Le nombre global de malades du Covid-19 hospitalisés est également en légère baisse, avec 30.954 patients recensés mercredi contre 31.086 mardi ; un plateau encore très haut par rapport au seuil de 5.000 cas de contaminations quotidiens fixés par Emmanuel Macron en octobre comme condition pour sortir du second confinement.  


Pourtant, l'exécutif entend tenir son calendrier de déconfinement avec la réouverture des écoles maternelles et primaires dès lundi 26 avril puis celle des collèges et des lycées lundi 3 mois. Ce même  jour pourraient également être levées les restrictions de circulation. Une décision qui est jugée précipitée par plusieurs épidémiologistes. Si le taux de reproduction (R0) du virus, indicateur-clé correspondant au nombre de personnes infectées pour un seul malade, est "passé sous les 0,9", selon l'épidémiologiste Antoine Flahaut sur RTL, il estime que "ce serait trop prématuré d'ouvrir le pays aujourd'hui", se disant favorable à trois semaines supplémentaires de semi-confinement.

Le nombre de cas positifs sous-estimé ? 

Catherine Hill, épidémiologiste à l'institut Gustave-Roussy de Villejuif, tient des propos moins mesurés dans les colonnes de la Dépêche du Midi. "C'est beaucoup trop tôt ! C'est une catastrophe. Les niveaux sont extrêmement élevés. On vient de dépasser le pic de la deuxième vague et on décide de lever le pied !", lâche-t-elle. Et d'ajouter : "Mais c'est de la politique... c'est le pari de Macron. On est quand même à 300 morts par jour".

Pour celle qui regrette que la France n'ait pas dépister massivement dès le début de l'épidémie, "le nombre de cas trouvés n'est pas un bon indicateur, il dépend du jour de la semaine et sous-estime énormément le nombre de personnes positives, car environ les deux tiers ne sont pas testées. Il faut bien comprendre que plus de 50 % des contaminations viennent d'un porteur asymptomatique du virus qui n'a pas de raison de se faire tester". Ainsi, le pari de macron de tomber à 20.000 contaminations par jour d'ici la mi-mai est un mauvais choix.

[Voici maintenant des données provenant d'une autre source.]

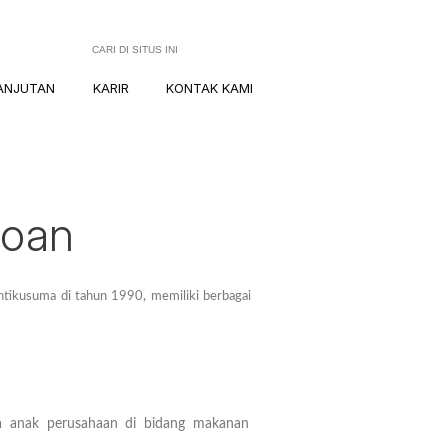
ANJUTAN
KARIR
KONTAK KAMI
roan
tikusuma di tahun 1990, memiliki berbagai
a anak perusahaan di bidang makanan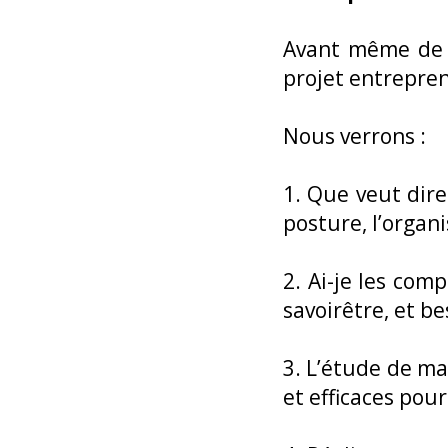
Avant même de c
projet entrepren
Nous verrons :
1. Que veut dire
posture, l’organ
2. Ai-je les com
savoirêtre, et 
3. L’étude de ma
et efficaces pour 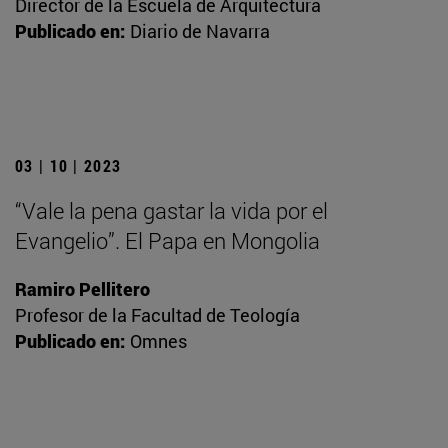
Director de la Escuela de Arquitectura
Publicado en:
Diario de Navarra
03 | 10 | 2023
“Vale la pena gastar la vida por el
Evangelio”. El Papa en Mongolia
Ramiro Pellitero
Profesor de la Facultad de Teología
Publicado en:
Omnes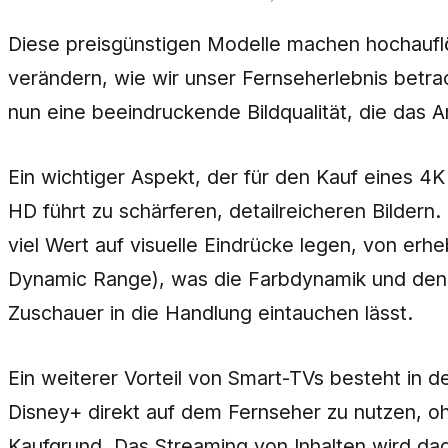
Diese preisgünstigen Modelle machen hochauflö
verändern, wie wir unser Fernseherlebnis betrac
nun eine beeindruckende Bildqualität, die das
Ein wichtiger Aspekt, der für den Kauf eines 4K 
HD führt zu schärferen, detailreicheren Bildern
viel Wert auf visuelle Eindrücke legen, von erh
Dynamic Range), was die Farbdynamik und den Ko
Zuschauer in die Handlung eintauchen lässt.
Ein weiterer Vorteil von Smart-TVs besteht in d
Disney+ direkt auf dem Fernseher zu nutzen, oh
Kaufgrund. Das Streaming von Inhalten wird dad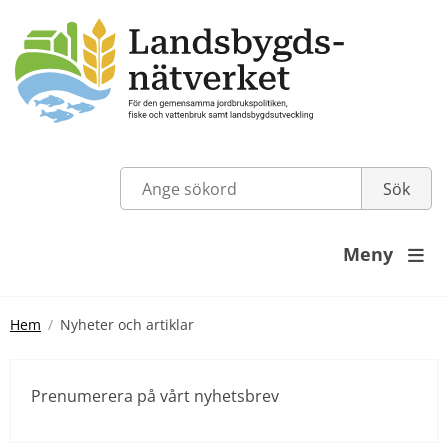
Meny

Hem
Nyheter och artiklar
Prenumerera på vårt nyhetsbrev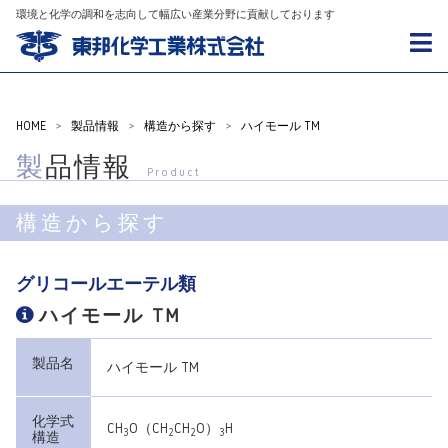
環境と化学の調和を志向して幅広い産業分野に貢献しております
HOME
>
製品情報
>
構造から探す
>
ハイモール TM
製品情報
Product
構造から探す
グリコールエーテル類
ハイモール TM
製品名
ハイモール TM
化学式
CH
O（CH
CH
O）
H
3
2
2
3
構造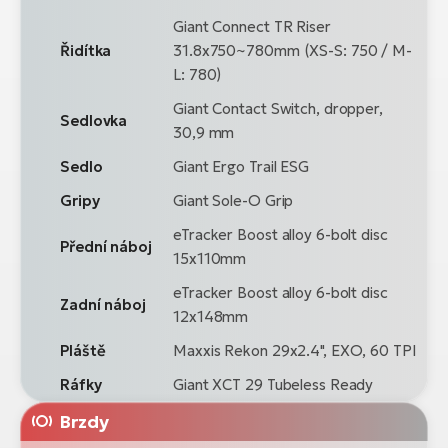
Giant Connect TR Riser
Řidítka
31.8x750~780mm (XS-S: 750 / M-
L: 780)
Giant Contact Switch, dropper,
Sedlovka
30,9 mm
Sedlo
Giant Ergo Trail ESG
Gripy
Giant Sole-O Grip
eTracker Boost alloy 6-bolt disc
Přední náboj
15x110mm
eTracker Boost alloy 6-bolt disc
Zadní náboj
12x148mm
Pláště
Maxxis Rekon 29x2.4", EXO, 60 TPI
Ráfky
Giant XCT 29 Tubeless Ready
Brzdy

Une vaccination encore trop lente

Mahmoud Zureik, professeur d'épidémiologie et de santé publique à l'université de Versailles Saint-Quentin-en-Yvelines, regrette de son côté que les modalités de déconfinement ne soient pas plus claires : "Le gouvernement n'a pas conditionné l'application des mesures restrictives à un niveau de circulation du virus ou un nombre de personnes en réanimation", a regretté le chercheur. Dans ce cas, "pourquoi ne pas ouvrir dès demain, "a-t-il encore ironisé, selon des propos rapportés par Franceinfo.



Quant à l'autre pari d'Emmanuel Macron - 20 millions de premières doses injectées à la mi-mai - , il pourrait être dangereux. "On ne tient pas le rythme de 500 000 doses injectées par jour. C'est ça qu'il faut tenir, et même dépasser", avance Yves Buisson, épidémiologiste et président de la cellule Covid-19 de l'Académie nationale de médecine, interrogé par Franceinfo. "Ce qui est dangereux, c'est de laisser le virus circuler dans une population partiellement vaccinée, courant ainsi le risque de sélectionner des mutations résistantes aux vaccins", met en garde Catherine Hill.